START Recorded information
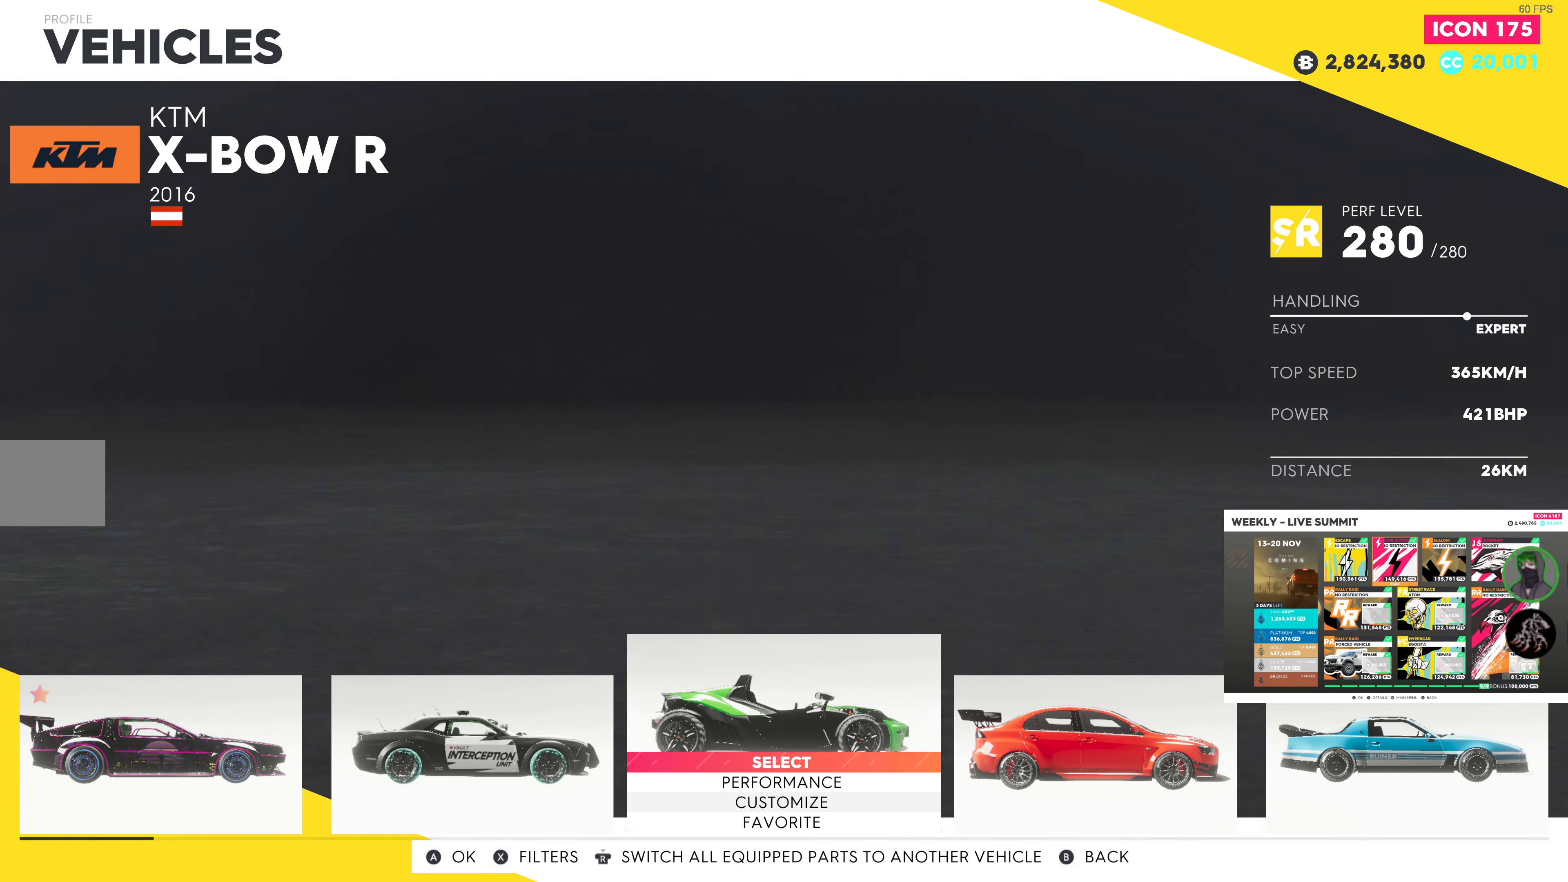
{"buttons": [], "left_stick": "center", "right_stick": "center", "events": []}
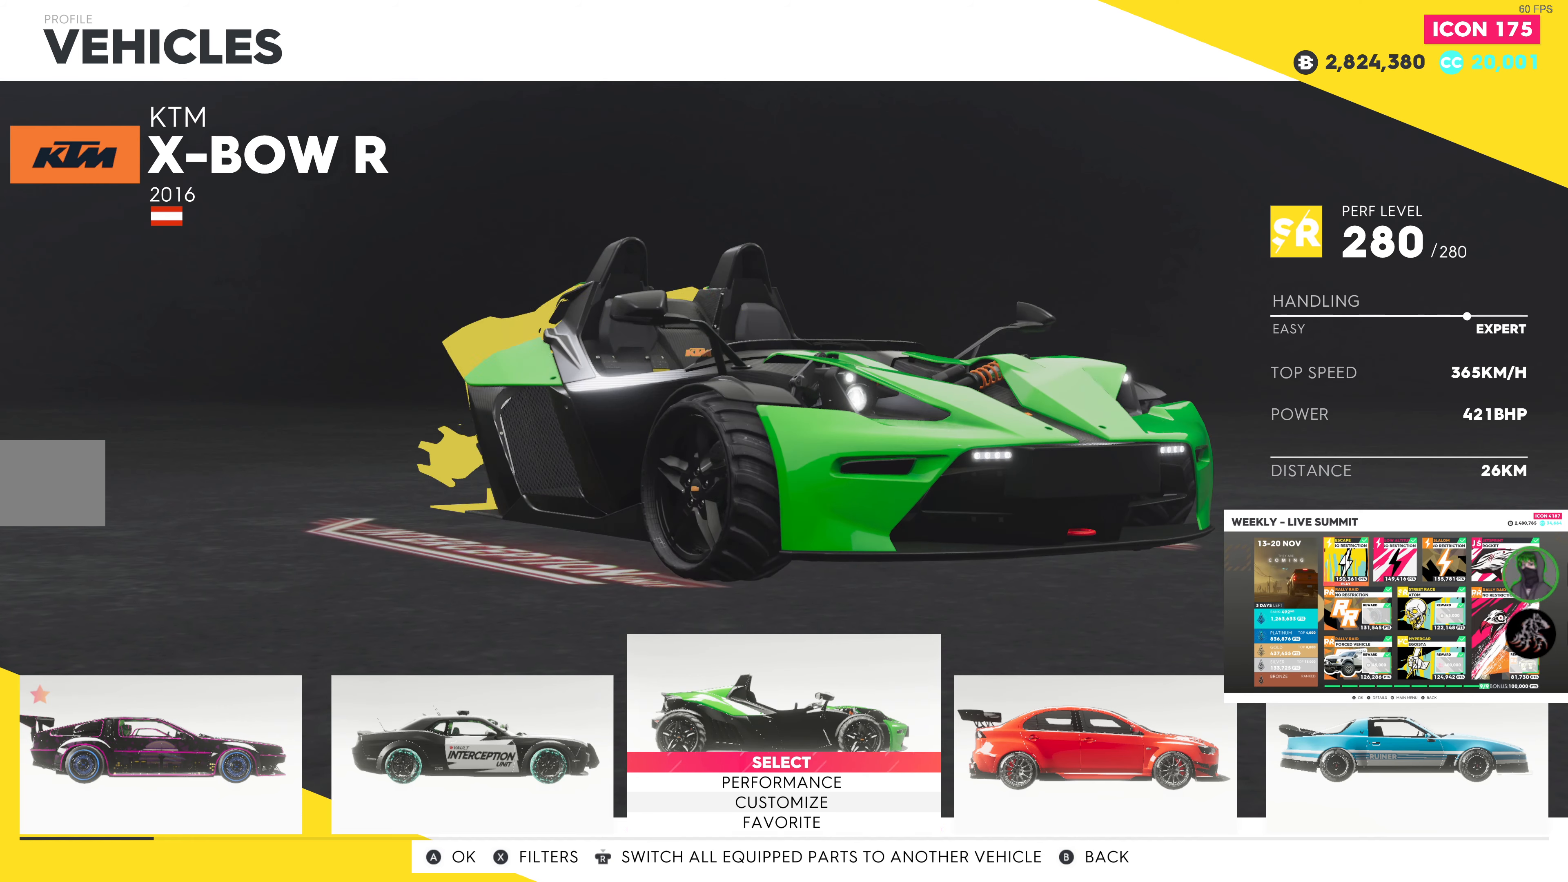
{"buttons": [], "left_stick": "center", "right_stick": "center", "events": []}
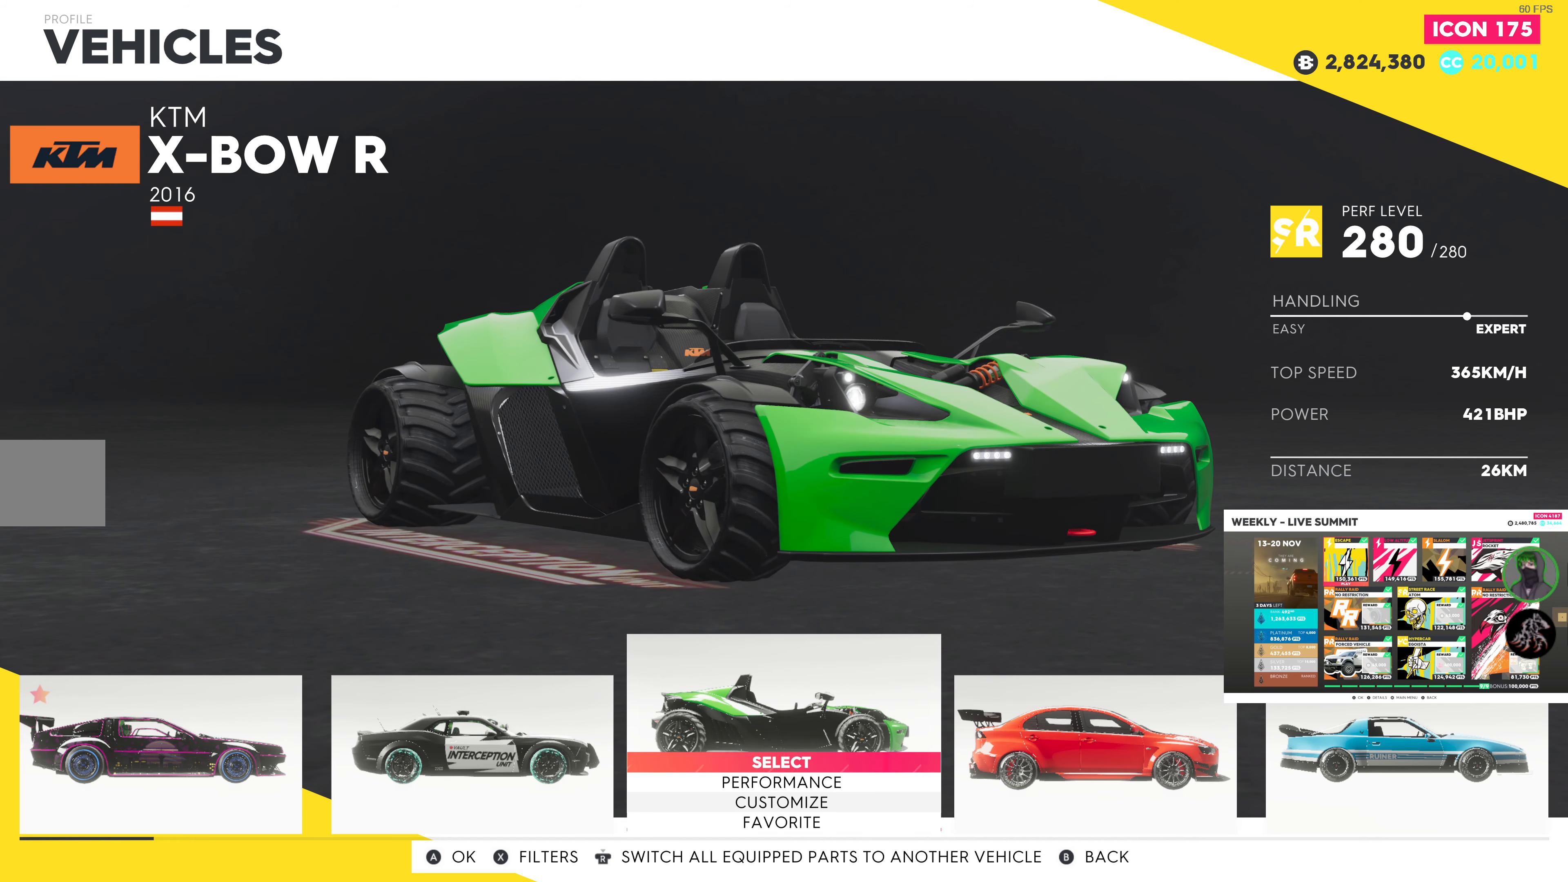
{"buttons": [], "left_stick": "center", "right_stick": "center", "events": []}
END Recorded information
* Task statement: The data must be repeated exactly. Any pictures in it are to be left out.

* Output:
{"buttons": [], "left_stick": "center", "right_stick": "center", "events": []}
{"buttons": [], "left_stick": "center", "right_stick": "center", "events": []}
{"buttons": [], "left_stick": "center", "right_stick": "center", "events": []}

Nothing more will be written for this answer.